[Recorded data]
<<<<
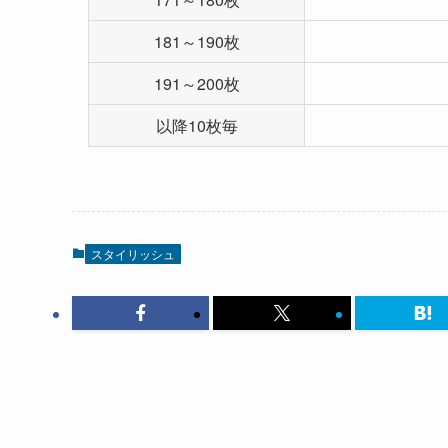
181～190枚
191～200枚
以降10枚毎
スタイリッシュ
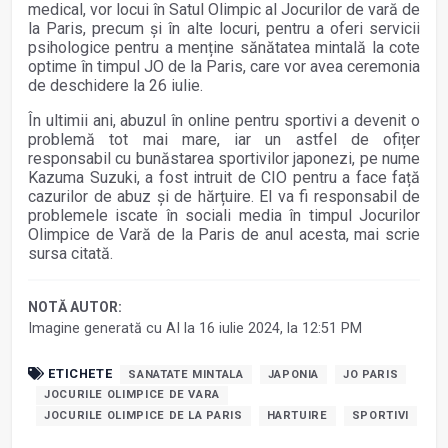
medical, vor locui în Satul Olimpic al Jocurilor de vară de
la Paris, precum și în alte locuri, pentru a oferi servicii
psihologice pentru a menține sănătatea mintală la cote
optime în timpul JO de la Paris, care vor avea ceremonia
de deschidere la 26 iulie.
În ultimii ani, abuzul în online pentru sportivi a devenit o
problemă tot mai mare, iar un astfel de ofițer
responsabil cu bunăstarea sportivilor japonezi, pe nume
Kazuma Suzuki, a fost intruit de CIO pentru a face față
cazurilor de abuz și de hărțuire. El va fi responsabil de
problemele iscate în sociali media în timpul Jocurilor
Olimpice de Vară de la Paris de anul acesta, mai scrie
sursa citată.
NOTĂ AUTOR:
Imagine generată cu AI la 16 iulie 2024, la 12:51 PM
ETICHETE
SANATATE MINTALA
JAPONIA
JO PARIS
JOCURILE OLIMPICE DE VARA
JOCURILE OLIMPICE DE LA PARIS
HARTUIRE
SPORTIVI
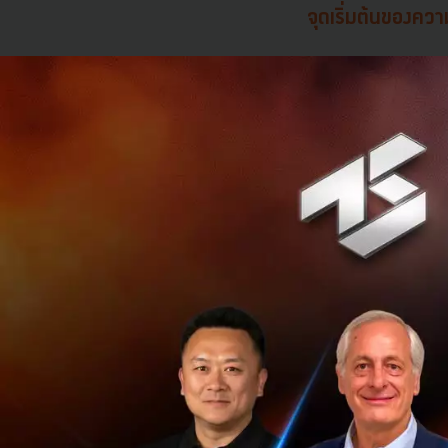
จุดเริ่มต้นของควา
ประเทศไทยมีขยะจำน
ทั้งหมดหรือประมาณ
ยังคงบริโภคได้ ก็ค
Yindii
เป็น start
การสนับสนุนการจั
แต่ยังมีคุณภาพดี ไ
สั่งซื้อ
“surprise b
แพลตฟอร์มนี้ได้
นอกจากนั้น Yindii 
เสียค่าใช้จ่ายและ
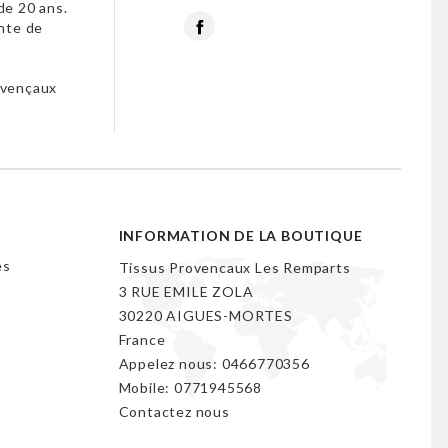
de 20 ans.
Facebook
nte de
s
ovençaux
INFORMATION DE LA BOUTIQUE
es
Tissus Provencaux Les Remparts
3 RUE EMILE ZOLA
30220 AIGUES-MORTES
France
Appelez nous:
0466770356
Mobile:
0771945568
Contactez nous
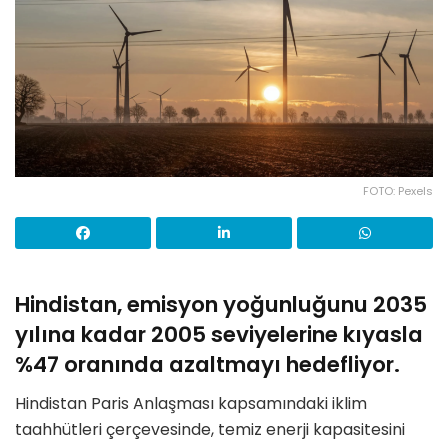
FOTO: Pexels
Hindistan, emisyon yoğunluğunu 2035
yılına kadar 2005 seviyelerine kıyasla
%47 oranında azaltmayı hedefliyor.
Hindistan Paris Anlaşması kapsamındaki iklim
taahhütleri çerçevesinde, temiz enerji kapasitesini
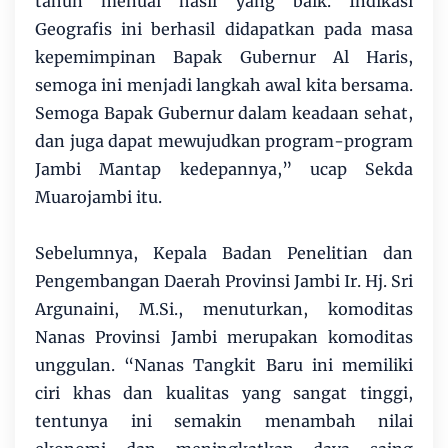
tahun menuai hasil yang baik. Indikasi
Geografis ini berhasil didapatkan pada masa
kepemimpinan Bapak Gubernur Al Haris,
semoga ini menjadi langkah awal kita bersama.
Semoga Bapak Gubernur dalam keadaan sehat,
dan juga dapat mewujudkan program-program
Jambi Mantap kedepannya,” ucap Sekda
Muarojambi itu.
Sebelumnya, Kepala Badan Penelitian dan
Pengembangan Daerah Provinsi Jambi Ir. Hj. Sri
Argunaini, M.Si., menuturkan, komoditas
Nanas Provinsi Jambi merupakan komoditas
unggulan. “Nanas Tangkit Baru ini memiliki
ciri khas dan kualitas yang sangat tinggi,
tentunya ini semakin menambah nilai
>>>>
PROBLEM TO WORK ON:
Can you quote exactly, and only, the lines from the one containing "taahhütleri çerçevesinde, temiz" through the last line of the records above, keeping both ends and leaving out any pictures?

ANSWER FOR THE TASK:
taahhütleri çerçevesinde, temiz enerji kapasitesini
tahun menuai hasil yang baik. Indikasi
Geografis ini berhasil didapatkan pada masa
kepemimpinan Bapak Gubernur Al Haris,
semoga ini menjadi langkah awal kita bersama.
Semoga Bapak Gubernur dalam keadaan sehat,
dan juga dapat mewujudkan program-program
Jambi Mantap kedepannya,” ucap Sekda
Muarojambi itu.
Sebelumnya, Kepala Badan Penelitian dan
Pengembangan Daerah Provinsi Jambi Ir. Hj. Sri
Argunaini, M.Si., menuturkan, komoditas
Nanas Provinsi Jambi merupakan komoditas
unggulan. “Nanas Tangkit Baru ini memiliki
ciri khas dan kualitas yang sangat tinggi,
tentunya ini semakin menambah nilai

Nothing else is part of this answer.